The very purpose of Clinton’s server was to intentionally retain documents and materials — all emails and attachments — on the server in her house, including classified materials.

The intent required is only to undertake the action, i.e., to retain the classified documents and materials in the unauthorized fashion addressed in this statute. That’s it.

It borders on inconceivable that Clinton didn’t know that the emails she received, and more obviously, the emails that she created, stored and sent with the server, would contain classified information.

Simply put, Mrs. Clinton is already in just as bad — or worse — of a legal situation than Petraeus faced.

Does this mean she’ll be charged? FBI Director James Comey has a long history of ignoring political pressure. So it’s likely that the FBI will recommend prosecution, and then it will be up to President Obama’s Justice Department to decide whether to proceed. Stay tuned.
#63102
There is no doubt she is guilty, and could be charged with one count for every classified e mail she sent, received and for each time she moved e mails from one server to another, ie, from her home server to the company she hired to maintain the server, Platte River something or other (the one that kept the server in an apartment bathroom closet).
(Note to AssClown Loser Lucky: this isn't my take on the matter, but the opinion of a former Federal prosecutor I heard being interviewed on the matter yesterday. Sorry to have to spike your anticipated tantrum of righteous indignation over my posting legal opinions).
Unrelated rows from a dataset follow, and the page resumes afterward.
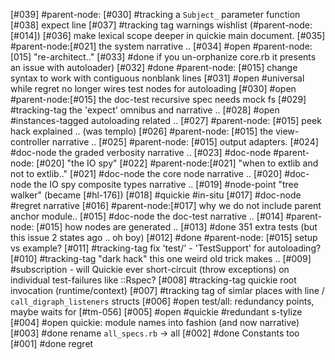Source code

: [#039]       #parent-node: [#030] #tracking a `Subject_` parameter function
[#038]       expect line
[#037]       #tracking tag warnings wishlist (#parent-node: [#014])
[#036]       make lexical scope deeper in quickie main document.
[#035]       #parent-node:[#021] the system narrative ..
[#034] #open #parent-node: [015] "re-architect.."
[#033]       #done if you un-orphanize core.rb it presents an issue with autoloader)
[#032]       #done #parent-node: [#015] change syntax to work with contiguous nonblank lines
[#031] #open #universal while regret no longer wires test nodes for autoloading
[#030] #open #parent-node:[#015] the doc-test recursive spec needs mock fs
[#029]       #tracking-tag the 'expect' omnibus and narrative ..
[#028] #open #instances-tagged autoloading related ..
[#027]       #parent-node: [#015] peek hack explained .. (was templo)
[#026]       #parent-node: [#015] the view-controller narrative ..
[#025]       #parent-node: [#015] output adapters.
[#024]       #doc-node the graded verbosity narrative ..
[#023]       #doc-node #parent-node: [#020] "the IO spy"
[#022]       #parent-node:[#021] "when to extlib and not to extlib.."
[#021]       #doc-node the core node narrative ..
[#020]       #doc-node the IO spy composite types narrative ..
[#019]       #node-point "tree walker" (became [#hl-176])
[#018]       #quickie #in-situ
[#017]       #doc-node #regret narrative
[#016]       #parent-node:[#017] why we do not include parent anchor module..
[#015]       #doc-node the doc-test narrative ..
[#014]       #parent-node: [#015] how nodes are generated ..
[#013]       #done 351 extra tests (but this issue 2 states ago .. oh boy)
[#012]       #done #parent-node: [#015] setup vs example?
[#011]       #tracking-tag fix 'test/' - 'TestSupport' for autoloading?
[#010]       #tracking-tag "dark hack" this one weird old trick makes ..
[#009]       #subscription - will Quickie ever short-circuit (throw
               exceptions) on individual test-failures like ::Rspec?
[#008]       #tracking-tag quickie root invocation (runtime/context)
[#007]       #tracking tag of simlar places with line / `call_digraph_listeners` structs
[#006] #open test/all: redundancy points, maybe waits for [#tm-056]
[#005] #open #quickie #redundant s-tylize
[#004] #open quickie: module names into fashion (and now narrative)
[#003]       #done rename `all_specs.rb` -> all
[#002]       #done Constants too
[#001]       #done regret
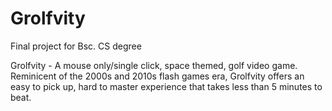 # Grolfvity
Final project for Bsc. CS degree

Grolfvity - A mouse only/single click, space themed, golf video game. Reminicent of the 2000s and 2010s flash games era, Grolfvity offers an easy to pick up, hard to master experience that takes less than 5 minutes to beat.
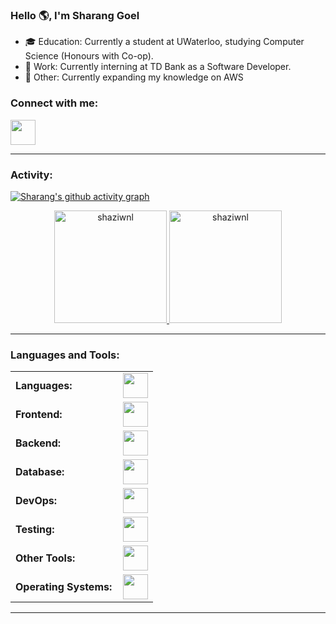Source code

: <link rel="stylesheet" type='text/css' href="https://cdn.jsdelivr.net/gh/devicons/devicon@latest/devicon.min.css" />

### Hello 🌎, I'm Sharang Goel

  - 🎓 Education: Currently a student at UWaterloo, studying Computer Science (Honours with Co-op).
  - 💼 Work: Currently interning at TD Bank as a Software Developer.
  - 🌱 Other: Currently expanding my knowledge on AWS


<h3 align="left">Connect with me:</h3>
<p align="left">
<!--   <a href="https://twitter.com/RenatoResabala" target="blank">
    <img height="40" src="https://skillicons.dev/icons?i=linkedin"/>
  </a> -->
  <a href="https://www.linkedin.com/in/sharang-goel/" target="blank">
    <img height="40" src="https://skillicons.dev/icons?i=linkedin"/>
  </a>
</p>


<!---
<p align="left"> <img src="https://komarev.com/ghpvc/?username=shaziwnl&label=Profile%20views&color=0e75b6&style=flat" alt="shaziwnl" /> </p> 
-->


------
<h3 align="left">Activity:</h3>

[![Sharang's github activity graph](https://github-readme-activity-graph.vercel.app/graph?username=shaziwnl&bg_color=100f0f&color=4c5e9e&line=4c569e&point=403e41&area=true&hide_border=true)](https://github.com/ashutosh00710/github-readme-activity-graph)

<div align="center">
  <a href="https://github.com/shaziwnl">
    <img height="180em" src="https://github-readme-stats.vercel.app/api/top-langs?username=shaziwnl&show_icons=true&locale=en&layout=compact&theme=tokyonight" alt="shaziwnl"/>
    <img height="180em" src="https://github-readme-stats.vercel.app/api?username=shaziwnl&show_icons=true&locale=en&layout=compact&theme=tokyonight" alt="shaziwnl"/>
  </a>
</div>

------
<h3 align="left">Languages and Tools:</h3>
<table>
    <tr>
        <td style="font-weight: bold; padding-right: 10px; vertical-align: center; border: none;">Languages:</td>
        <td><img height="40" src="https://skillicons.dev/icons?i=js,ts,python,java,c,cpp,bash"/></td>
    </tr>
    <tr>
        <td style="font-weight: bold; padding-right: 10px; vertical-align: center;">Frontend:</td>
        <td><img height="40" src="https://skillicons.dev/icons?i=nextjs,react,angular,mui,bootstrap,tailwind"/></td>
    </tr>
    <tr>
        <td style="font-weight: bold; padding-right: 10px; vertical-align: center; border: none;">Backend:</td>
        <td><img height="40" src="https://skillicons.dev/icons?i=nodejs,deno,flask,express"/></td>
    </tr>
    <tr>
        <td style="font-weight: bold; padding-right: 10px; vertical-align: center; border: none;">Database:</td>
        <td><img height="40" src="https://skillicons.dev/icons?i=mysql,postgresql,mongodb,elasticsearch"/></td>
    </tr>
    <tr>
        <td style="font-weight: bold; padding-right: 10px; vertical-align: center; border: none;">DevOps:</td>
        <td><img height="40" src="https://skillicons.dev/icons?i=aws,vercel,netlify"/></td>
    </tr>
    <tr>
        <td style="font-weight: bold; padding-right: 10px; vertical-align: center; border: none;">Testing:</td>
        <td><img height="40" src="https://skillicons.dev/icons?i=selenium,jest"/></td>
    </tr>
<!--     <tr>
        <td style="font-weight: bold; padding-right: 10px; vertical-align: center; border: none;">Version Control:</td>
        <td><img height="40" src="https://skillicons.dev/icons?i=git,github,gitlab,bitbucket"/></td>
    </tr> -->
<!--     <tr>
        <td style="font-weight: bold; padding-right: 10px; vertical-align: center; border: none;">Ides:</td>
        <td><img height="40" src="https://skillicons.dev/icons?i=vscode,phpstorm,eclipse,visualstudio,webstorm,sublime"/></td>
    </tr> -->
    <tr>
        <td style="font-weight: bold; padding-right: 10px; vertical-align: center; border: none;">Other Tools:</td>
        <td><img height="40" src="https://skillicons.dev/icons?i=rabbitmq,grafana,bash"/></td>
    </tr>
    <tr>
        <td style="font-weight: bold; padding-right: 10px; vertical-align: center; border: none;">Operating Systems:</td>
        <td><img height="40" src="https://skillicons.dev/icons?i=windows,ubuntu,debian,alpine"/></td>
    </tr>
</table>

------

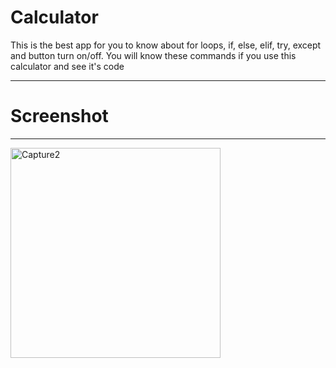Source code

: # Calculator
This is the best app for you to know about for loops, if, else, elif, try, except and button turn on/off. You will know these commands if you use this calculator and see it's code

--------------------------------------------------------------------------------------------------------------------------------------------------------------------------------
# Screenshot
--------------------------------------------------------------------------------------------------------------------------------------------------------------------------------
<img width="336" alt="Capture2" src="https://user-images.githubusercontent.com/71229713/120160310-da72f200-c215-11eb-8f09-cd4800020d3e.PNG">

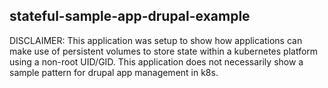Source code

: ## stateful-sample-app-drupal-example

DISCLAIMER: This application was setup to show how applications can make use of persistent volumes to store state within a kubernetes platform using a non-root UID/GID. This application does not necessarily show a sample pattern for drupal app management in k8s.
The question is: will the Obozo Justice dept. choose to do anything about it?

On a totally separate but interesting note, I watched on Netflix the other day a documentary on Boston crime kingpin Whitey Bulger. Apparently that fucker had everybody in Boston bought and paid for. Except those he either murdered himself or had murdered. Local cops, FBI, Justice Dept. officials, anyone he could find that would take a buck.
So the idea of getting justice from any of our law enforcement agencies is an open question.
#63105
There are about a dozen statutes involved in this, so the problem is even worse for Hilly.

Everybody at the Dept of State, and a bunch of tech and other folks at the W House, surely knew there was no chance she could ever comply with FOIA requests.

Every person who has ever worked for the fed govt is aware you cannot conduct public business with private email. This is basic.

Also, your work products belong to the public -- not you.

Also, a Sec of State deals with classified material on a daily basis. Were it otherwise, you could just ask some fellow you meet on the street to negotiate some treaty.

The question is: Will the Dept of Justice, which was turned into a dept of unequal justice by Holder, do anything about this mess with Hillary?
#63116
Well, the reply would be that he is a member of the Right Wing and hates women.

Just yesterday, the head of Planned Parenthood said that it was sexist to question matters such as the sale of baby parts.

So what is left for her to do but play the "You're a sexist" card?